● **Instruction**
Copy every line of the items below without changing anything.

● **Listed records**
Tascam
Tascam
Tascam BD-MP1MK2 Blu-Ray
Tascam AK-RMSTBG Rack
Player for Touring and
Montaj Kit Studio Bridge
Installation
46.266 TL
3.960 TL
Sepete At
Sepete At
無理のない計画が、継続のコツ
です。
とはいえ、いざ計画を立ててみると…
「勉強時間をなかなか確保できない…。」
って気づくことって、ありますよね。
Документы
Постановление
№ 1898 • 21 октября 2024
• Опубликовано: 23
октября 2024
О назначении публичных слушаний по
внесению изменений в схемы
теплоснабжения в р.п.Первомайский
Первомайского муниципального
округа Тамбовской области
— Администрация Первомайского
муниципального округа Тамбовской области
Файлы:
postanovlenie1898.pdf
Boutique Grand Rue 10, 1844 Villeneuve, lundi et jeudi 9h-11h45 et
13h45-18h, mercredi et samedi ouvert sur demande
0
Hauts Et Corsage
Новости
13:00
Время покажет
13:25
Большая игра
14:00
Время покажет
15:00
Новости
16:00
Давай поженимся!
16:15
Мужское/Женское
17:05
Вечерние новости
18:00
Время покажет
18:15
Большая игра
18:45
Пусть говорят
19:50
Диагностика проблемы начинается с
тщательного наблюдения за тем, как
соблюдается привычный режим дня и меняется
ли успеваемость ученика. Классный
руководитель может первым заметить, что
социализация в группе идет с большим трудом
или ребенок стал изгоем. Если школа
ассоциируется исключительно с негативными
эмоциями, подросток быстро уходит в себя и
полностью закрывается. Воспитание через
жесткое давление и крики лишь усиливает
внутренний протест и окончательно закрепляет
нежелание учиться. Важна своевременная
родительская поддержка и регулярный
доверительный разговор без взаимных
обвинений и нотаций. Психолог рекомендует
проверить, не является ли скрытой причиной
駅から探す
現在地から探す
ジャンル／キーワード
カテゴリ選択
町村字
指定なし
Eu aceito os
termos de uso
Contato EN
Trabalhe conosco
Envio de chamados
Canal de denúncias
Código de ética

● **Written response**
Tascam
Tascam
Tascam BD-MP1MK2 Blu-Ray
Tascam AK-RMSTBG Rack
Player for Touring and
Montaj Kit Studio Bridge
Installation
46.266 TL
3.960 TL
Sepete At
Sepete At
無理のない計画が、継続のコツ
です。
とはいえ、いざ計画を立ててみると…
「勉強時間をなかなか確保できない…。」
って気づくことって、ありますよね。
Документы
Постановление
№ 1898 • 21 октября 2024
• Опубликовано: 23
октября 2024
О назначении публичных слушаний по
внесению изменений в схемы
теплоснабжения в р.п.Первомайский
Первомайского муниципального
округа Тамбовской области
— Администрация Первомайского
муниципального округа Тамбовской области
Файлы:
postanovlenie1898.pdf
Boutique Grand Rue 10, 1844 Villeneuve, lundi et jeudi 9h-11h45 et
13h45-18h, mercredi et samedi ouvert sur demande
0
Hauts Et Corsage
Новости
13:00
Время покажет
13:25
Большая игра
14:00
Время покажет
15:00
Новости
16:00
Давай поженимся!
16:15
Мужское/Женское
17:05
Вечерние новости
18:00
Время покажет
18:15
Большая игра
18:45
Пусть говорят
19:50
Диагностика проблемы начинается с
тщательного наблюдения за тем, как
соблюдается привычный режим дня и меняется
ли успеваемость ученика. Классный
руководитель может первым заметить, что
социализация в группе идет с большим трудом
или ребенок стал изгоем. Если школа
ассоциируется исключительно с негативными
эмоциями, подросток быстро уходит в себя и
полностью закрывается. Воспитание через
жесткое давление и крики лишь усиливает
внутренний протест и окончательно закрепляет
нежелание учиться. Важна своевременная
родительская поддержка и регулярный
доверительный разговор без взаимных
обвинений и нотаций. Психолог рекомендует
проверить, не является ли скрытой причиной
駅から探す
現在地から探す
ジャンル／キーワード
カテゴリ選択
町村字
指定なし
Eu aceito os
termos de uso
Contato EN
Trabalhe conosco
Envio de chamados
Canal de denúncias
Código de ética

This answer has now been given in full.